Ryan konnte nicht verhindern, dass sein Kiefer nach unten fiel. »Bitte?« Fassungslos starrte er seinen Kollegen an.

»Jeder Tastendruck wurde an die CIA übermittelt. Deswegen hatte der zeitweise Probleme. Der ist einfach schlecht programmiert. Alles, was er nicht sofort übertragen hat, weil er kein Netz hatte, hat er gespeichert und dann beim nächsten Start, noch ehe der Bildschirm angezeigt wurde, übertragen. Die wussten die ganze Zeit ganz genau, was wir wann gemacht haben, und machen wollten.« Randall legte eine Pause ein und schien darauf zu warten, dass Ryan mehr sagte. Aber ihm fehlten die Worte. Dass die CIA sie ausspionierte, sorgte für absolute Sprachlosigkeit bei ihm. Normalerweise spionierte die CIA die aus, bei denen sie in Nacht- und Nebelaktionen einfielen.

»Wer genau hat das angezettelt? Ballot?« Ryan hatte die Arme vor der Brust verschränkt. Der Gedanke an Schlaf war verschwunden. Randalls Entdeckung würde schwerwiegende Folgen haben. Wem konnten sie trauen und gab es noch mehr Stellen, an denen sie überwacht wurden? 

»Die Daten wurden an eine Cloud geschickt, die Agent Bruening auf einem Server der NSA eingerichtet hat.« 

»Also sollte niemand rausbekommen, dass die uns ausspionieren.« Ryan strich sich mit der Hand über den Kopf. 

»Wenn du mich fragst, war das ein Ding, das Ballot ganz alleine eingefädelt hat. Der Einzige, den er sich als Handlanger zurechtgebogen hat, ist Bruening. Das könnte der Grund sein, warum der noch nicht ein Wort gesagt hat, seit Ballot abgehauen ist.« Randall setzte sich auf die Arbeitsplatte der Küche. Ryan nickte nachdenklich. Was sollten sie nun machen? Den Verteidigungsminister einweihen, der aufgrund der Tatsache, dass ein abtrünniger hochrangiger CIA-Agent einen Anschlag auf eine Eliteeinheit der USA befehligt hatte und ebenso unter Beobachtung aller stand wie der Präsident, der Schaden an seiner Glaubwürdigkeit genommen hatte. Ryan grübelte darüber, ob er Mattis informieren oder ob sie erst weitere Informationen sammeln sollten. Nur, was sollten sie noch sammeln? 
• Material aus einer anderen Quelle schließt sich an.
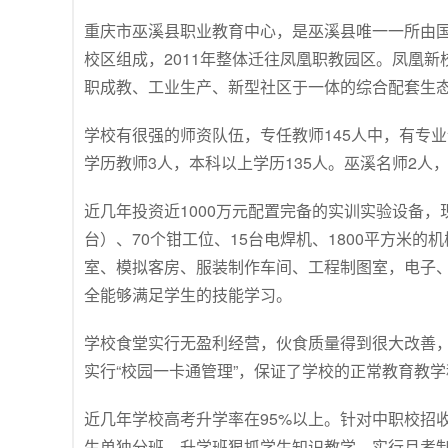
重庆市巫溪县职业教育中心，是巫溪县唯一一所由国
校区组成，2011年整体迁往凤凰职教园区。凤凰
职成教、工业生产、新型社区于一体的综合配套生态
学校有很强的师资队伍，专任教师145人中，有专业
学历教师3人，本科以上学历135人。巫溪名师2人
近几年投资近1000万元配置完备的实训实验设备，现
台）、70个钳工位、15台电焊机、1800平方米的
室、模拟客房、服装制作车间、工程制图室，电子
全能够满足学生的技能学习。
学校食堂实行无盈利经营，伙食质量得到很大改善
实行“校园一卡通管理”，保证了学校的正常教育教
近几年学校高考升学率在95%以上。针对中职校招
生单独分班。升学班狠抓学生知识教学，实行月考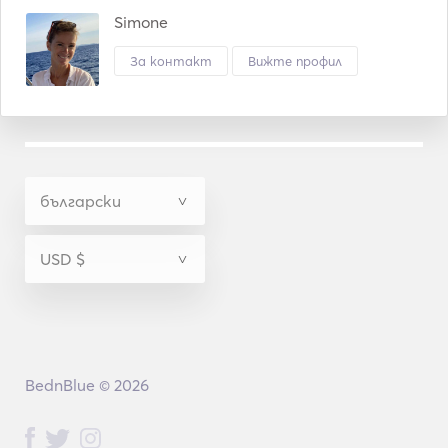
sunset. 
Simone
За контакт
Вижте профил
BednBlue © 2026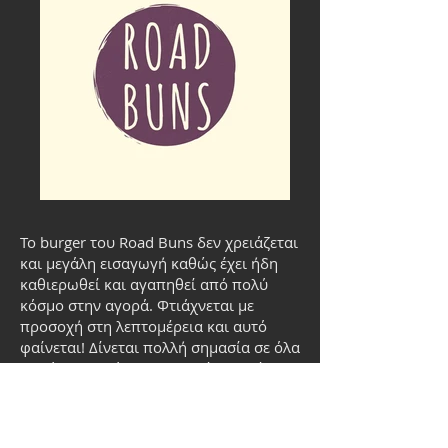
Το burger του Road Buns δεν χρειάζεται
και μεγάλη εισαγωγή καθώς έχει ήδη
καθιερωθεί και αγαπηθεί από πολύ
κόσμο στην αγορά. Φτιάχνεται με
προσοχή στη λεπτομέρεια και αυτό
φαίνεται! Δίνεται πολλή σημασία σε όλα
- από την ποιότητα του κρέατος μέχρι
τις σάλτσες και τα αγγουρακια τουρσί
που είναι σπιτικά και το ολόδικο τους
φραντζολάκι με παντζάρι. Η ομάδα του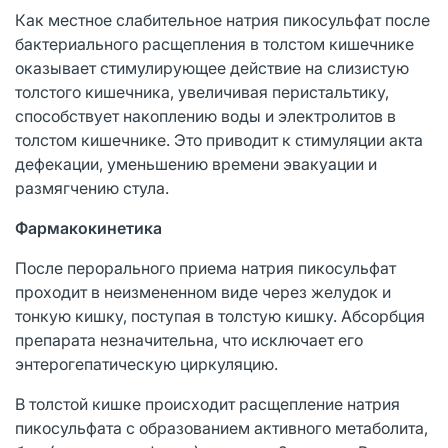
Как местное слабительное натрия пикосульфат после
бактериального расщепления в толстом кишечнике
оказывает стимулирующее действие на слизистую
толстого кишечника, увеличивая перистальтику,
способствует накоплению воды и электролитов в
толстом кишечнике. Это приводит к стимуляции акта
дефекации, уменьшению времени эвакуации и
размягчению стула.
Фармакокинетика
После перорального приема натрия пикосульфат
проходит в неизмененном виде через желудок и
тонкую кишку, поступая в толстую кишку. Абсорбция
препарата незначительна, что исключает его
энтерогепатическую циркуляцию.
В толстой кишке происходит расщепление натрия
пикосульфата с образованием активного метаболита,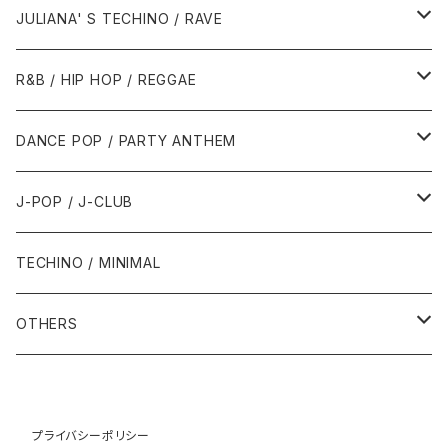
1988年
1990年
1994年・以前
2000年代
2000年代
1980年代
JULIANA' S TECHINO / RAVE
1989年
1991年
1995年
2000年
2000年
1986年・以前
2010年代
1990年代
1990年代
R&B / HIP HOP / REGGAE
1992年
1996年
2001年
2001年
1987年
2010年
1990年
1990年
2000年代
2000年代
1980年代
DANCE POP / PARTY ANTHEM
1993年
1997年
2002年
2002年
1988年
2011年
1991年
1991年
2000年
1985年・以前
1990年代
1980年代
J-POP / J-CLUB
1994年
1998年
2003年
2003年
1989年
2012年
1992年
1992年
2001年
1986年
1990年
1988年・以前
2000年代
1990年代
1980年代
TECHINO / MINIMAL
1995年
1999年
2004年
2004年
2013年
1993年 - 1999年
1993年
2002年・以降
1987年
1991年
1989年
2000年
1990年
2000年代
1990年代
OTHERS
1996年
2005年
2005年
2014年
1994年
1988年
1992年
2001年
1991年
2000年
1990年
2000年代
1980年代
1997年
2006年
2006年
2015年
1995年
1989年
1993年
2002年
1992年
プライバシーポリシー
2001年
1991年
2000年
1985年・以前
1990年代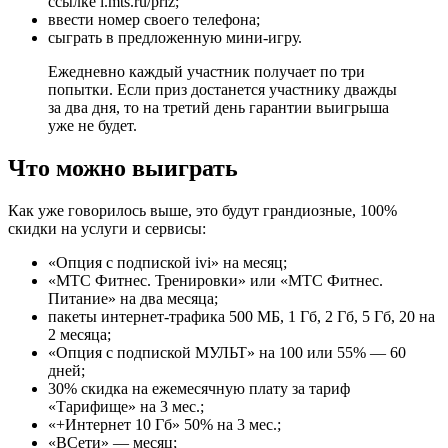
ссылке l.mts.ru/priz;
ввести номер своего телефона;
сыграть в предложенную мини-игру.
Ежедневно каждый участник получает по три
попытки. Если приз достанется участнику дважды
за два дня, то на третий день гарантии выигрыша
уже не будет.
Что можно выиграть
Как уже говорилось выше, это будут грандиозные, 100%
скидки на услуги и сервисы:
«Опция с подпиской ivi» на месяц;
«МТС Фитнес. Тренировки» или «МТС Фитнес.
Питание» на два месяца;
пакеты интернет-трафика 500 МБ, 1 Гб, 2 Гб, 5 Гб, 20 на
2 месяца;
«Опция с подпиской МУЛЬТ» на 100 или 55% — 60
дней;
30% скидка на ежемесячную плату за тариф
«Тарифище» на 3 мес.;
«+Интернет 10 Гб» 50% на 3 мес.;
«ВСети» — месяц;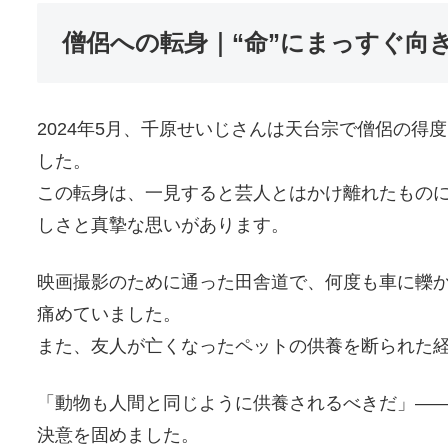
僧侶への転身｜“命”にまっすぐ向
2024年5月、千原せいじさんは天台宗で僧侶の
した。
この転身は、一見すると芸人とはかけ離れたもの
しさと真摯な思いがあります。
映画撮影のために通った田舎道で、何度も車に轢
痛めていました。
また、友人が亡くなったペットの供養を断られた
「動物も人間と同じように供養されるべきだ」―
決意を固めました。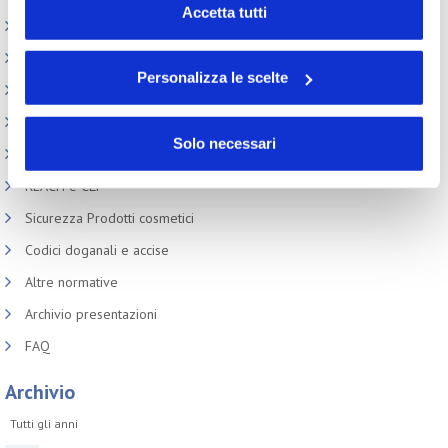
“Personalizza le scelte” è possibile esprimere la propria
Accetta tutti
Circolari
volontà in relazione a ciascuna categoria di cookie del
Normativa cosmetici
sito. Per ulteriori informazioni consulta la
Cookie Policy
Personalizza le scelte
Prodotti e Ingredienti Cosmetici
Produzione e confezionamento
Solo necessari
Dispositivi Medici
REACH e CLP
Sicurezza Prodotti cosmetici
Codici doganali e accise
Altre normative
Archivio presentazioni
FAQ
Archivio
Tutti gli anni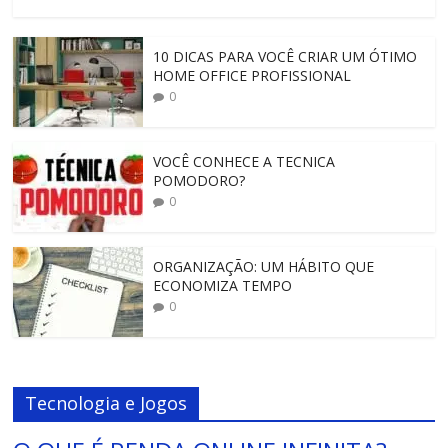
10 DICAS PARA VOCÊ CRIAR UM ÓTIMO
HOME OFFICE PROFISSIONAL
0
VOCÊ CONHECE A TECNICA
POMODORO?
0
ORGANIZAÇÃO: UM HÁBITO QUE
ECONOMIZA TEMPO
0
Tecnologia e Jogos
»Dieser Typ macht mich krank.« Ryan stieß die Luft aus. »Was schlägst du vor?« 

»Bruening fragen und dann schauen, ob die Überwachung noch läuft.« Randall zuckte mit dem Schultern.

»Rafael?« Ryan hatte in Gedanken bereits den NCIS-Agenten eingeplant. 
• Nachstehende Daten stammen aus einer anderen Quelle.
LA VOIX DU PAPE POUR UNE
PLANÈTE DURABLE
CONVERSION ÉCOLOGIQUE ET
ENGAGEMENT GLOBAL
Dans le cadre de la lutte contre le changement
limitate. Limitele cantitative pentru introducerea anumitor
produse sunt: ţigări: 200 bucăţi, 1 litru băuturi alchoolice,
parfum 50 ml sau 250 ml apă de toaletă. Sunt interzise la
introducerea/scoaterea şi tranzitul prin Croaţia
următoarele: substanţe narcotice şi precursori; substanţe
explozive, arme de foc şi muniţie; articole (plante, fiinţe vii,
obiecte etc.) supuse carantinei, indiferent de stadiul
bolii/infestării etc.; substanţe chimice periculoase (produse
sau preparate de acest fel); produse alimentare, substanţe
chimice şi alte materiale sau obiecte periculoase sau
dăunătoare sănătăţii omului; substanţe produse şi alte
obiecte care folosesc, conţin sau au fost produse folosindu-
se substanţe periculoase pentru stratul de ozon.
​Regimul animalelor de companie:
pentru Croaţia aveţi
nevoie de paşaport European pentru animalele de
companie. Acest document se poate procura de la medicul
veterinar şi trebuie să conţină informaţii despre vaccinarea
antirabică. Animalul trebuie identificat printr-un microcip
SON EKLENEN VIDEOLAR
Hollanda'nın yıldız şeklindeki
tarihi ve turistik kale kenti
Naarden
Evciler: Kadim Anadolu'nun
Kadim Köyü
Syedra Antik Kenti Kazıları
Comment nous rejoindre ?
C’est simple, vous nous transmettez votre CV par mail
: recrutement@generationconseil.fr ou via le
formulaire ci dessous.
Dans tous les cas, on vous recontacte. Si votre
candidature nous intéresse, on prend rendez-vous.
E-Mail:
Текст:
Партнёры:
»Liv oder Joyce. Bruening ist alleinstehend.« Randall sah ihn vielsagend an.

»Meinst du echt, der redet, wenn er sich mit einer Frau unterhalten kann?« Ryan zweifelte an der Idee von Randall. »Der ist CIA-Agent. Der fällt doch nicht auf so eine Nummer rein.« Kopfschüttelnd wollte er dem Mann mit den roten wuscheligen Haaren klar machen, dass er die Idee für nicht funktionierend hielt.

»Hast du eine andere Idee?« 

Ryan stöhnte auf. Nein, die hatte er nicht.